The truth is, Grandma didn't accomplish all of this in spite of using a 
laundry bag for a backpack, or sneakers instead of boots. Rather, she was 
able to do it because of this approach. By traveling ultralight, back in the 
days of heavy, awkward equipment, she basically dusted her contemporaries. 
And if a "little old lady" was able to accomplish so much by adopting a 
lightweight approach back then, it stands to reason that younger hikers 
today should be able to follow suit, and to similar effect. Which of course, 
they do. The average packweight among long distance hikers is lower than 
ever, and the success rate, across all trails, is way up.

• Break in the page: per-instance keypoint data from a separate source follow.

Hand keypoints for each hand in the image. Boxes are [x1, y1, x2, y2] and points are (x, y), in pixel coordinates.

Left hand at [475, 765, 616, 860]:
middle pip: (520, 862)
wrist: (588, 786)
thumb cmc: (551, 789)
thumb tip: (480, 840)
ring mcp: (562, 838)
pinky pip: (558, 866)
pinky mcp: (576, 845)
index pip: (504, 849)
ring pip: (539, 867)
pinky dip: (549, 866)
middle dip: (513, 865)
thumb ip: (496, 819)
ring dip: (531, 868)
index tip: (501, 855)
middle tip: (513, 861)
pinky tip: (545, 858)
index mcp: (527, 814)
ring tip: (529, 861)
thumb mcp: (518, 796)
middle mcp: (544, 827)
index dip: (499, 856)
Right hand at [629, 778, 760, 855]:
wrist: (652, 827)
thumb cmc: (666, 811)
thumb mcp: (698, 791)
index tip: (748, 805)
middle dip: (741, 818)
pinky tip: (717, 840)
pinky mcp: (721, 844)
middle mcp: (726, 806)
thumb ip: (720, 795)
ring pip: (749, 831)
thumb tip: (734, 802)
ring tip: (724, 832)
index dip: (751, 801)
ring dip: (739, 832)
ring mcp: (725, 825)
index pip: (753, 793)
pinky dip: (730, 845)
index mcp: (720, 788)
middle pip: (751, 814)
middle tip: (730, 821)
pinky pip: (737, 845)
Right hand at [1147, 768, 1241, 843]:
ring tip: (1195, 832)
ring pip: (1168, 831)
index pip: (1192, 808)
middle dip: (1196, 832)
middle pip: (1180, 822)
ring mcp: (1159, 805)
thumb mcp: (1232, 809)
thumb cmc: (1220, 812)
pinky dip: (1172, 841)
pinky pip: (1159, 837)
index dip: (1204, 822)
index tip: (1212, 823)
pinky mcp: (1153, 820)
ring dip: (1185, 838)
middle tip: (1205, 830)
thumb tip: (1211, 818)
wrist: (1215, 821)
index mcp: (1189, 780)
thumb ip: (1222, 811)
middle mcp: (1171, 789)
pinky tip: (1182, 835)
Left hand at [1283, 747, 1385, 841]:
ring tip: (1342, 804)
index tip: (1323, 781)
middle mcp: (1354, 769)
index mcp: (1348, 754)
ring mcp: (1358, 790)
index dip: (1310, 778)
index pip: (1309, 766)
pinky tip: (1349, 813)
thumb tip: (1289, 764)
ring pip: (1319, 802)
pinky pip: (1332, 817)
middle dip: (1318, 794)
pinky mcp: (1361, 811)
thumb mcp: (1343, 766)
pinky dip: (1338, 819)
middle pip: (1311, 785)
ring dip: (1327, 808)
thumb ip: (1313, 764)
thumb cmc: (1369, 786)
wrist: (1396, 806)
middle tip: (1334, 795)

So if the PCT is truly harder - harder than Grandma's eastern and western 
"cakewalks" - then that only implies that it calls for lightweight methods 
all the more.

Monte said:
>>Gramma Gatewood kept her distance from the PCT  and kept redoing and
redoing the AT.

I think the real reason Grandma didn't thru-hike the PCT had something to do 
with the fact that no one had thru-hiked it in her day, because the trail 
wasn't complete yet. She died in 1975, after a number of year's reprieve 
from hiking.

But let's pretend Grandma were to set out for a PCT thru-hike, on today's 
tread. Grandma averaged around 15 miles a day on the prodigiously 
up-and-down AT. Monte conceded that the PCT is far flatter, and we already 
know that lightweight methods should work equally well on both trails. So 
maybe Grandma would average 20 miles a day on the PCT. This means she'd 
finish in around 130 days, or just over 4 months. By golly, that's a short 
hike, and one that should allow her to time things in accordance with 
favorable weather and trail conditions. Perhaps like any number of us Y2K 
hikers this year, Grandma would begin her journey in early May at the 
Mexican border, reaching Kennedy Meadows in mid-June, proceeding through the 
Sierra under sunny skies, over minimal snowpack requiring only an ice axe 
and a steady companion, and on to Canada before the early season snows.

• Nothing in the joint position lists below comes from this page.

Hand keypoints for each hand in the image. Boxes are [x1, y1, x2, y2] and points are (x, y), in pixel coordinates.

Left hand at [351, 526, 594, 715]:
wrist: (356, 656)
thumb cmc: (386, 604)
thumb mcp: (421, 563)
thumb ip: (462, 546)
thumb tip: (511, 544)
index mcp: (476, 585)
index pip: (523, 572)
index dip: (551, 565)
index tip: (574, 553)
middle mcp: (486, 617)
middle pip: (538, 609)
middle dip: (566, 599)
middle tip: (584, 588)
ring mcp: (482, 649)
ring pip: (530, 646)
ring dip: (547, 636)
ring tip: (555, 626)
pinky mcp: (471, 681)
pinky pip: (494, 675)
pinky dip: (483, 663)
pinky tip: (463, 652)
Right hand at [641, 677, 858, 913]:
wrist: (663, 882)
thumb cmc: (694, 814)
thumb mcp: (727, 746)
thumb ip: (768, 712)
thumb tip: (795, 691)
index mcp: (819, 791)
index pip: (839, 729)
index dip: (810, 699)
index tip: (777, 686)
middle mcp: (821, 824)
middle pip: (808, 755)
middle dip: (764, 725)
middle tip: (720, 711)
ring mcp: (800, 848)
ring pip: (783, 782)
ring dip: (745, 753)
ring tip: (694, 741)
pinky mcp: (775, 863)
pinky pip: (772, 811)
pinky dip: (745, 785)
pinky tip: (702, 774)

>>If Gramma Gatewood would have brought her laudry bag and sneekers over to 
>>the
PCT, they would have have found her frozen at the base of forrester pass.

Grandma Gatewood, the original ultralight hiker, proved that age, physical 
stamina, and mountaineering savvy, are entirely secondary to the load on 
your back and your ability to hike the trails under favorable conditions. 
Grandma couldn't change the steep grades of the AT, so she changed her 
approach to backpacking instead. And she wouldn't have been able to change 
the seasonal extremes of the PCT, so she might have instead changed the 
season in which she hiked it.

Myself, I'd rather carry a laundry bag through the Sierra in June, than an 
old Army-surplus external frame full of winter gear in April.

Looks like Grandma knew best, after all.